My akurat nie mieliśmy okazji szukać tam miejsca na nocleg pod chmurką, ale znajomi, którzy jeździli na Majorkę się wspinać porównują ją do Włoch, jeśli chodzi o stopień trudności znajdowania miejsca pod namiot. Uważam, że jest to level hard 😛 Oczywiście wszystko zależy od oczekiwań. Nasze zwykle są bardzo wysokie, bo uznajemy, że jeśli śpimy na dziko to po to żeby było ładnie i swobodnie. We Włoszech tego typu oczekiwania bardzo rzadko są zaspokojone. Majorka ma podobne ukształtowanie terenu, jest dużo wzgórz i gór, dużo gajów oliwnych i pastwisk.
super strona i zdjęcia 🙂
pięknie dziękujemy
Patrząc na zdjęcie z wiszącymi w strugach deszczu rowerami, zacząłem się zastanawiać, czy się czasem nie spotkaliśmy pod tym dachem… Z Twojego opisu wynika, że byliśmy w tym samym czasie na Majorce, w tym samym miejscu chroniliśmy się przed deszczem.

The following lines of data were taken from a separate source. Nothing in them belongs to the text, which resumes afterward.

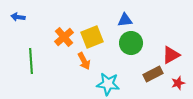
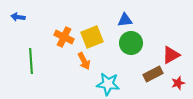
orange cross: rotated 24 degrees counterclockwise
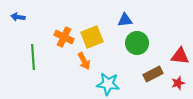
green circle: moved 6 px right
red triangle: moved 9 px right, 1 px down; rotated 36 degrees clockwise
green line: moved 2 px right, 4 px up
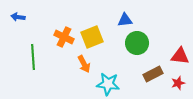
orange arrow: moved 3 px down
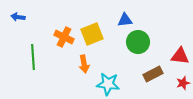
yellow square: moved 3 px up
green circle: moved 1 px right, 1 px up
orange arrow: rotated 18 degrees clockwise
red star: moved 5 px right
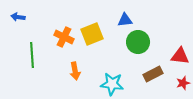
green line: moved 1 px left, 2 px up
orange arrow: moved 9 px left, 7 px down
cyan star: moved 4 px right
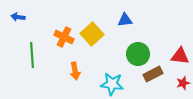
yellow square: rotated 20 degrees counterclockwise
green circle: moved 12 px down
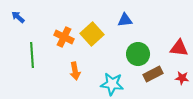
blue arrow: rotated 32 degrees clockwise
red triangle: moved 1 px left, 8 px up
red star: moved 1 px left, 5 px up; rotated 24 degrees clockwise
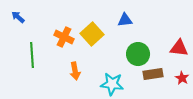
brown rectangle: rotated 18 degrees clockwise
red star: rotated 24 degrees clockwise
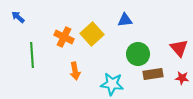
red triangle: rotated 42 degrees clockwise
red star: rotated 24 degrees counterclockwise
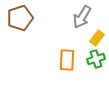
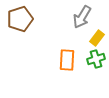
brown pentagon: moved 1 px down
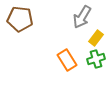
brown pentagon: rotated 25 degrees clockwise
yellow rectangle: moved 1 px left
orange rectangle: rotated 35 degrees counterclockwise
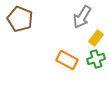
brown pentagon: rotated 15 degrees clockwise
orange rectangle: rotated 30 degrees counterclockwise
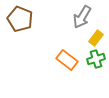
orange rectangle: rotated 10 degrees clockwise
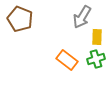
yellow rectangle: moved 1 px right, 1 px up; rotated 35 degrees counterclockwise
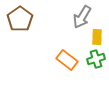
brown pentagon: rotated 15 degrees clockwise
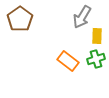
yellow rectangle: moved 1 px up
orange rectangle: moved 1 px right, 1 px down
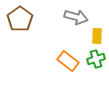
gray arrow: moved 6 px left; rotated 105 degrees counterclockwise
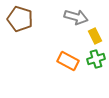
brown pentagon: rotated 20 degrees counterclockwise
yellow rectangle: moved 2 px left; rotated 28 degrees counterclockwise
orange rectangle: rotated 10 degrees counterclockwise
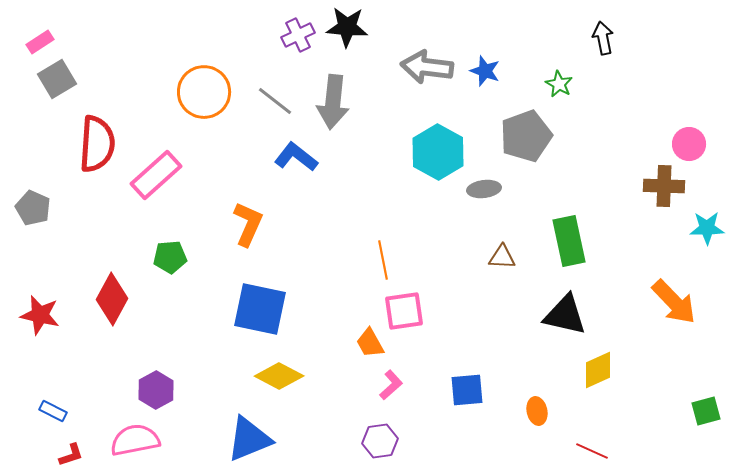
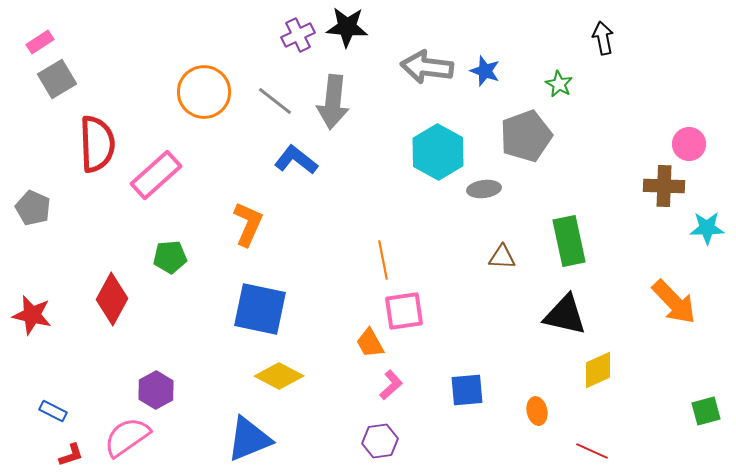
red semicircle at (97, 144): rotated 6 degrees counterclockwise
blue L-shape at (296, 157): moved 3 px down
red star at (40, 315): moved 8 px left
pink semicircle at (135, 440): moved 8 px left, 3 px up; rotated 24 degrees counterclockwise
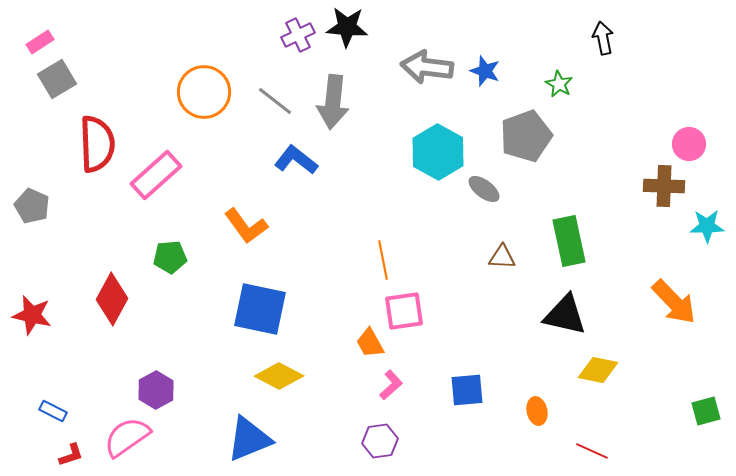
gray ellipse at (484, 189): rotated 44 degrees clockwise
gray pentagon at (33, 208): moved 1 px left, 2 px up
orange L-shape at (248, 224): moved 2 px left, 2 px down; rotated 120 degrees clockwise
cyan star at (707, 228): moved 2 px up
yellow diamond at (598, 370): rotated 36 degrees clockwise
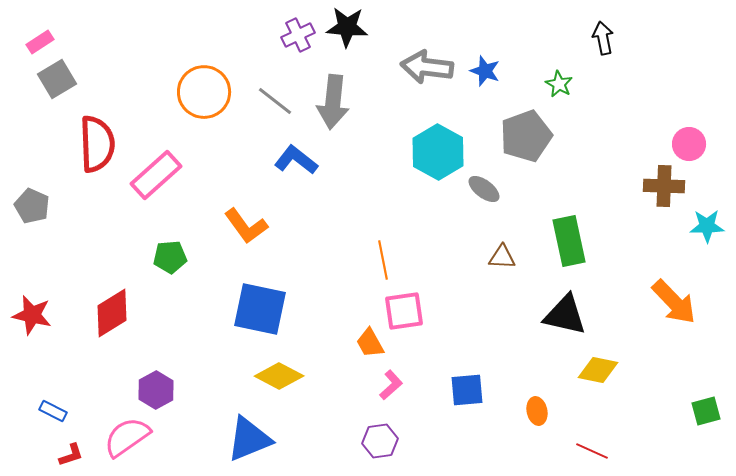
red diamond at (112, 299): moved 14 px down; rotated 30 degrees clockwise
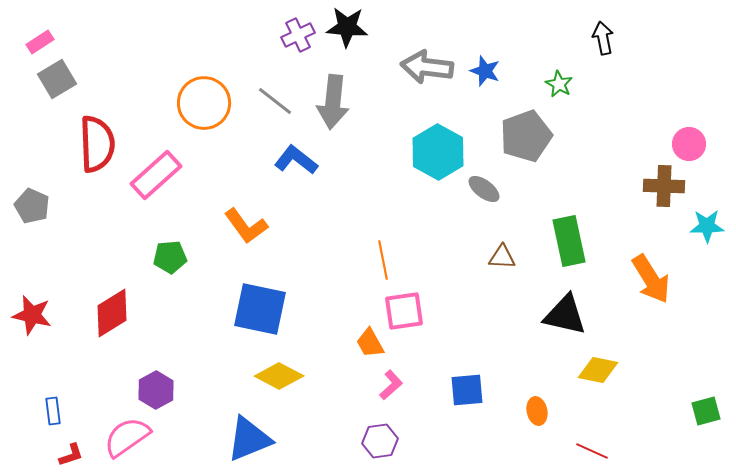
orange circle at (204, 92): moved 11 px down
orange arrow at (674, 302): moved 23 px left, 23 px up; rotated 12 degrees clockwise
blue rectangle at (53, 411): rotated 56 degrees clockwise
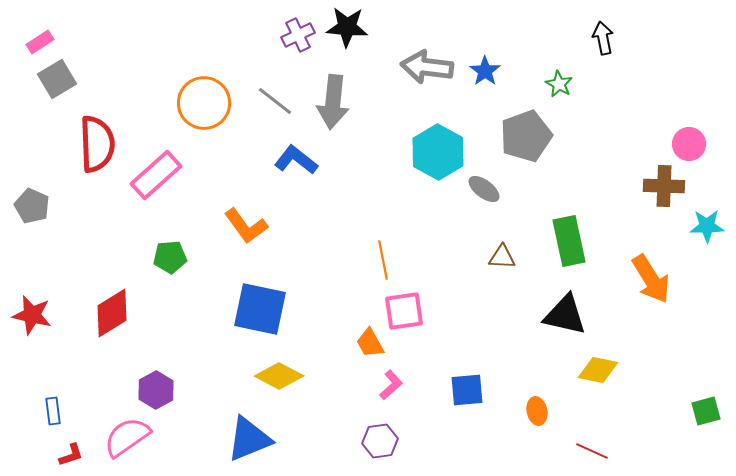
blue star at (485, 71): rotated 16 degrees clockwise
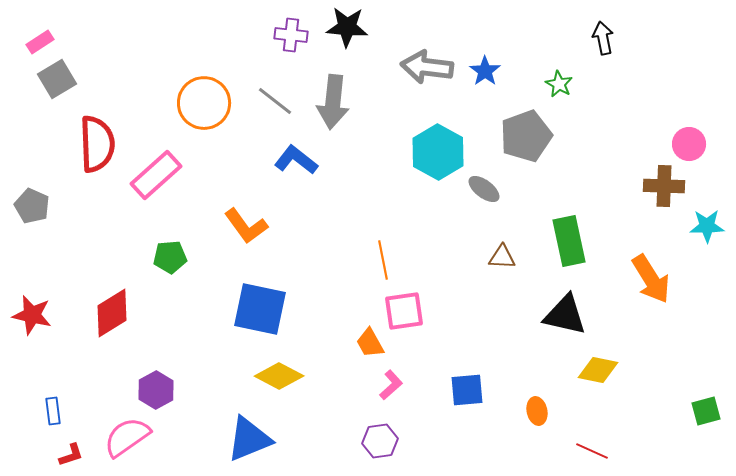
purple cross at (298, 35): moved 7 px left; rotated 32 degrees clockwise
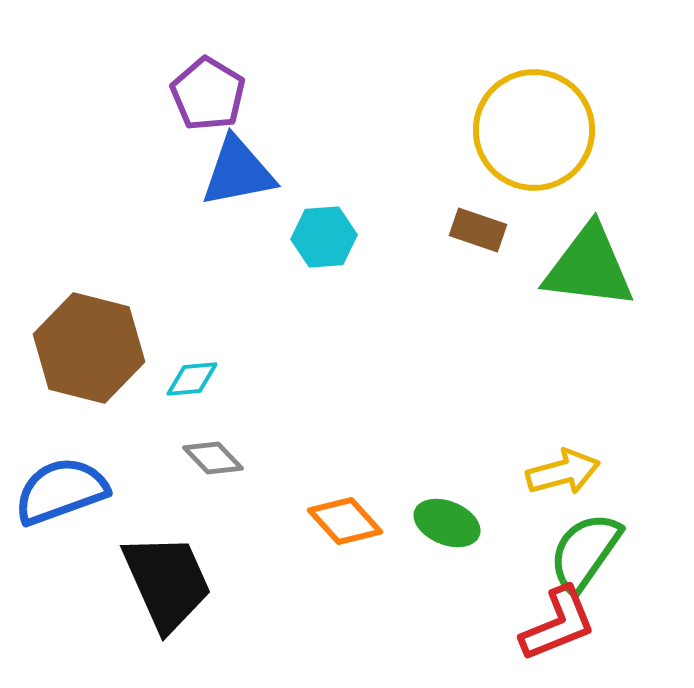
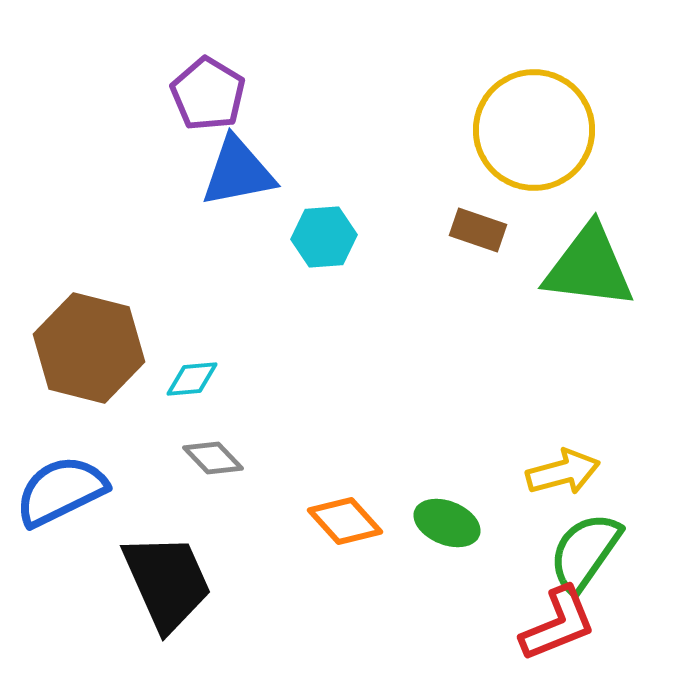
blue semicircle: rotated 6 degrees counterclockwise
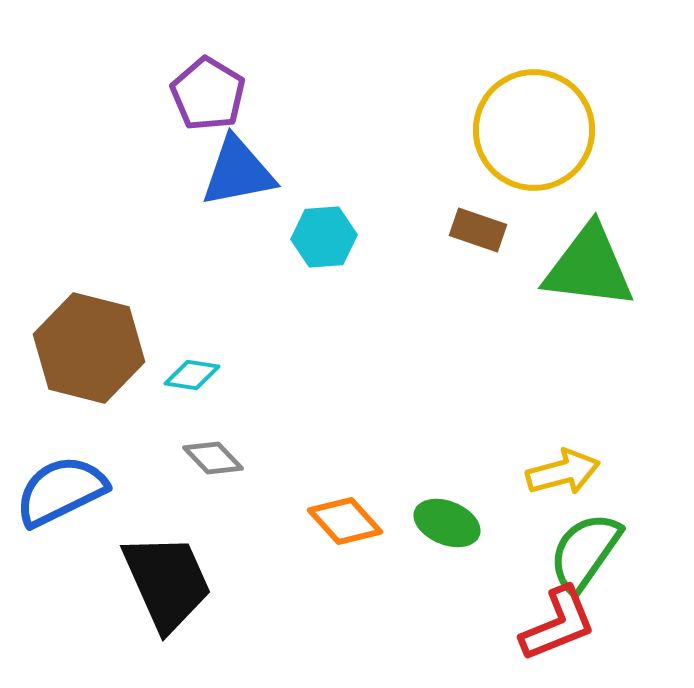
cyan diamond: moved 4 px up; rotated 14 degrees clockwise
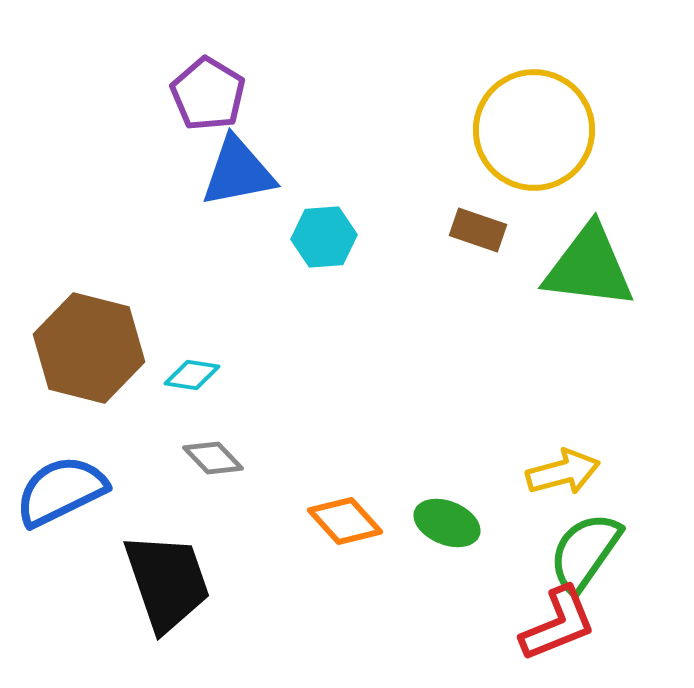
black trapezoid: rotated 5 degrees clockwise
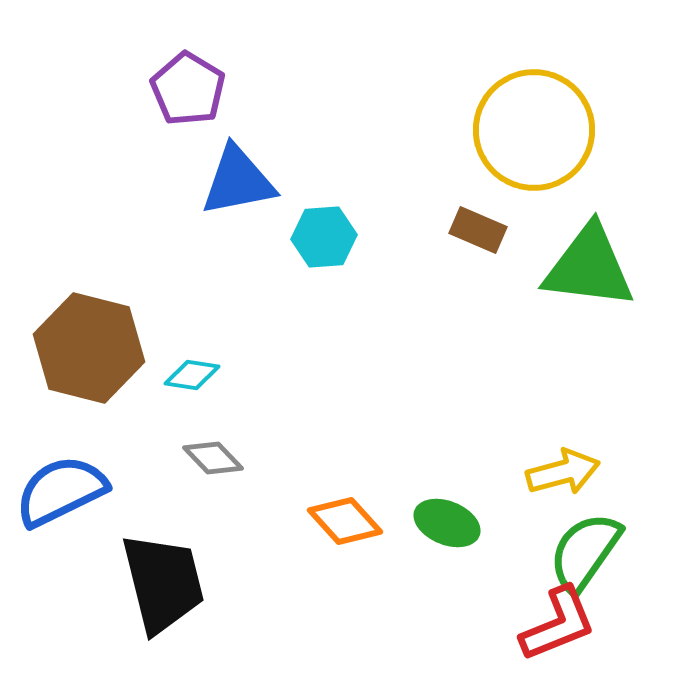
purple pentagon: moved 20 px left, 5 px up
blue triangle: moved 9 px down
brown rectangle: rotated 4 degrees clockwise
black trapezoid: moved 4 px left, 1 px down; rotated 5 degrees clockwise
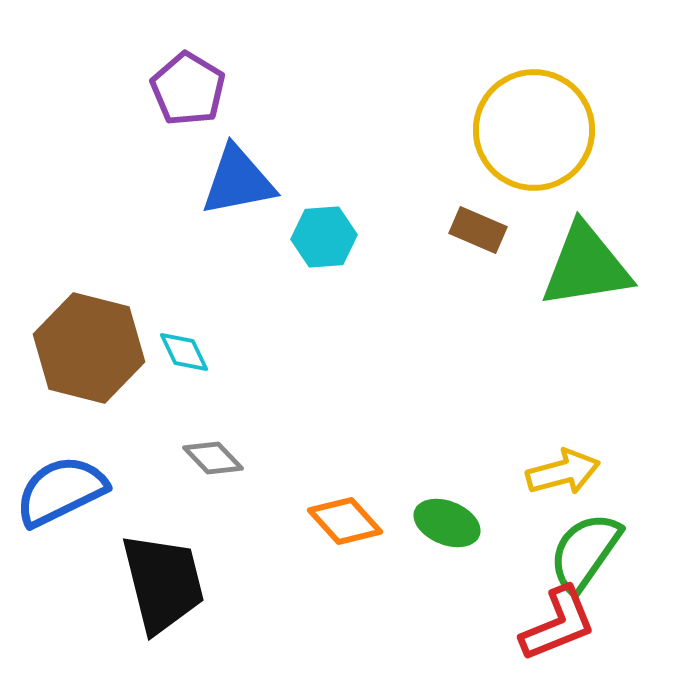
green triangle: moved 3 px left, 1 px up; rotated 16 degrees counterclockwise
cyan diamond: moved 8 px left, 23 px up; rotated 56 degrees clockwise
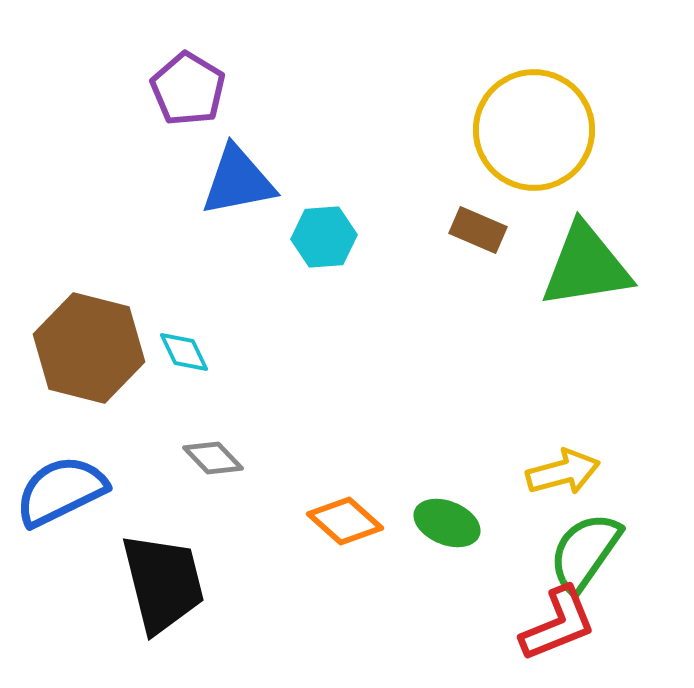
orange diamond: rotated 6 degrees counterclockwise
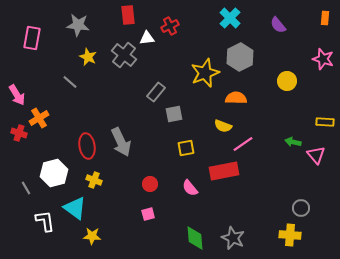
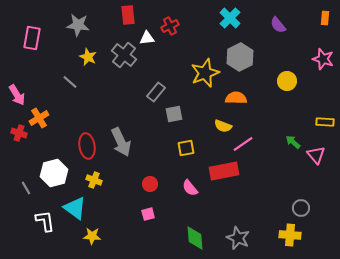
green arrow at (293, 142): rotated 28 degrees clockwise
gray star at (233, 238): moved 5 px right
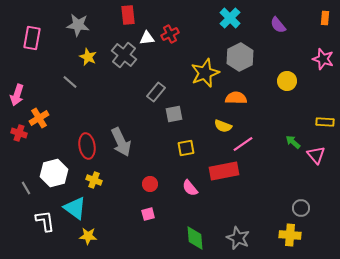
red cross at (170, 26): moved 8 px down
pink arrow at (17, 95): rotated 50 degrees clockwise
yellow star at (92, 236): moved 4 px left
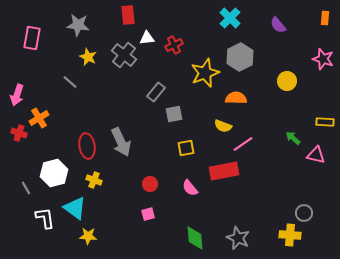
red cross at (170, 34): moved 4 px right, 11 px down
green arrow at (293, 142): moved 4 px up
pink triangle at (316, 155): rotated 36 degrees counterclockwise
gray circle at (301, 208): moved 3 px right, 5 px down
white L-shape at (45, 221): moved 3 px up
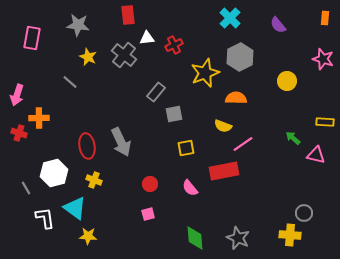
orange cross at (39, 118): rotated 30 degrees clockwise
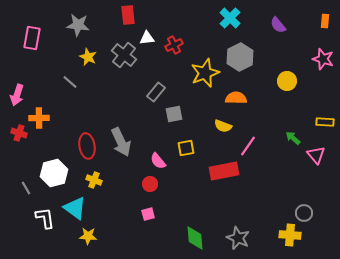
orange rectangle at (325, 18): moved 3 px down
pink line at (243, 144): moved 5 px right, 2 px down; rotated 20 degrees counterclockwise
pink triangle at (316, 155): rotated 36 degrees clockwise
pink semicircle at (190, 188): moved 32 px left, 27 px up
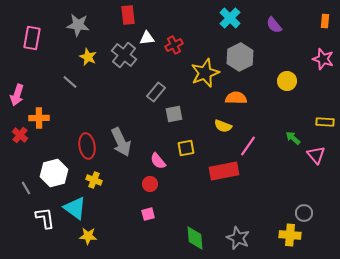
purple semicircle at (278, 25): moved 4 px left
red cross at (19, 133): moved 1 px right, 2 px down; rotated 21 degrees clockwise
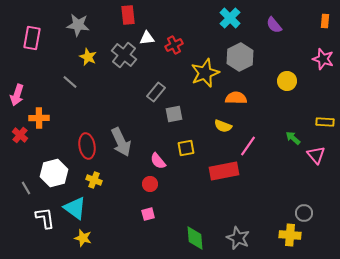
yellow star at (88, 236): moved 5 px left, 2 px down; rotated 12 degrees clockwise
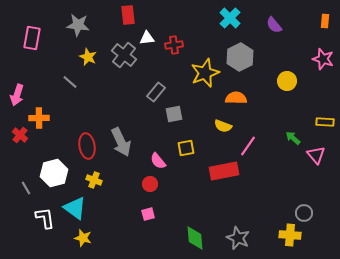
red cross at (174, 45): rotated 18 degrees clockwise
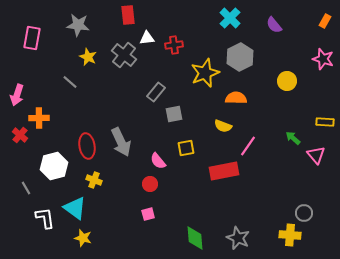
orange rectangle at (325, 21): rotated 24 degrees clockwise
white hexagon at (54, 173): moved 7 px up
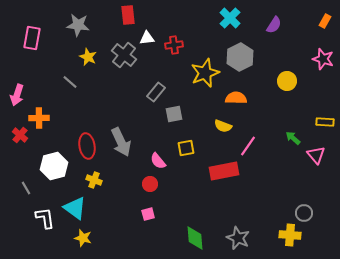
purple semicircle at (274, 25): rotated 108 degrees counterclockwise
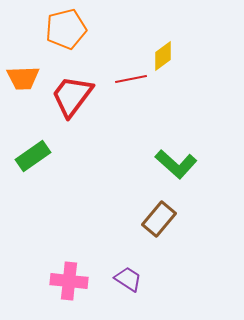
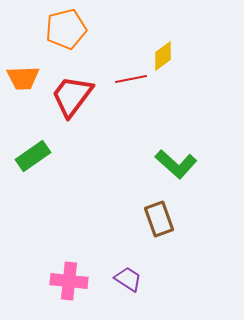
brown rectangle: rotated 60 degrees counterclockwise
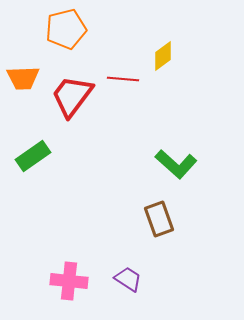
red line: moved 8 px left; rotated 16 degrees clockwise
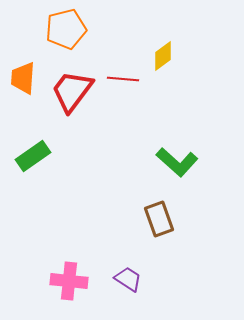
orange trapezoid: rotated 96 degrees clockwise
red trapezoid: moved 5 px up
green L-shape: moved 1 px right, 2 px up
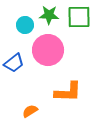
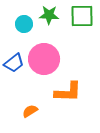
green square: moved 3 px right, 1 px up
cyan circle: moved 1 px left, 1 px up
pink circle: moved 4 px left, 9 px down
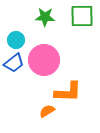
green star: moved 4 px left, 2 px down
cyan circle: moved 8 px left, 16 px down
pink circle: moved 1 px down
orange semicircle: moved 17 px right
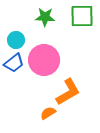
orange L-shape: rotated 32 degrees counterclockwise
orange semicircle: moved 1 px right, 2 px down
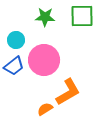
blue trapezoid: moved 3 px down
orange semicircle: moved 3 px left, 4 px up
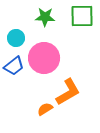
cyan circle: moved 2 px up
pink circle: moved 2 px up
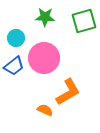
green square: moved 2 px right, 5 px down; rotated 15 degrees counterclockwise
orange semicircle: moved 1 px down; rotated 56 degrees clockwise
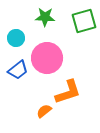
pink circle: moved 3 px right
blue trapezoid: moved 4 px right, 4 px down
orange L-shape: rotated 12 degrees clockwise
orange semicircle: moved 1 px left, 1 px down; rotated 63 degrees counterclockwise
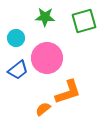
orange semicircle: moved 1 px left, 2 px up
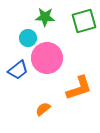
cyan circle: moved 12 px right
orange L-shape: moved 11 px right, 4 px up
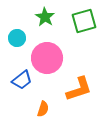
green star: rotated 30 degrees clockwise
cyan circle: moved 11 px left
blue trapezoid: moved 4 px right, 10 px down
orange L-shape: moved 1 px down
orange semicircle: rotated 147 degrees clockwise
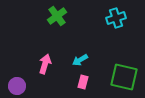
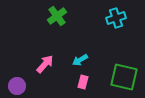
pink arrow: rotated 24 degrees clockwise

Pozdrawiam i powodzenia w kolejnych wyprawach.
Haha! Możliwe! Pozdrawiamy, może do zobaczenia na szlaku
Dziękuję za ten wpis. Za miesiąc wyruszam na wyspę, jednak pierwszy raz chcę podróżować rowerem na przemian z wędrówkami a spać w namiocie. Nie wiem, czy się to uda, bo na codzień nie jeżdżę rowerem. Nawet nie pamiętam kiedy ostatni raz na niego wsiadłam. Strachu mam co nie miara. Ale do odważnych świat należy:)
Życzymy powodzenia! Wzdłuż wybrzeża jest dużo tras, które będą odpowiednie dla każdego rowerzysty.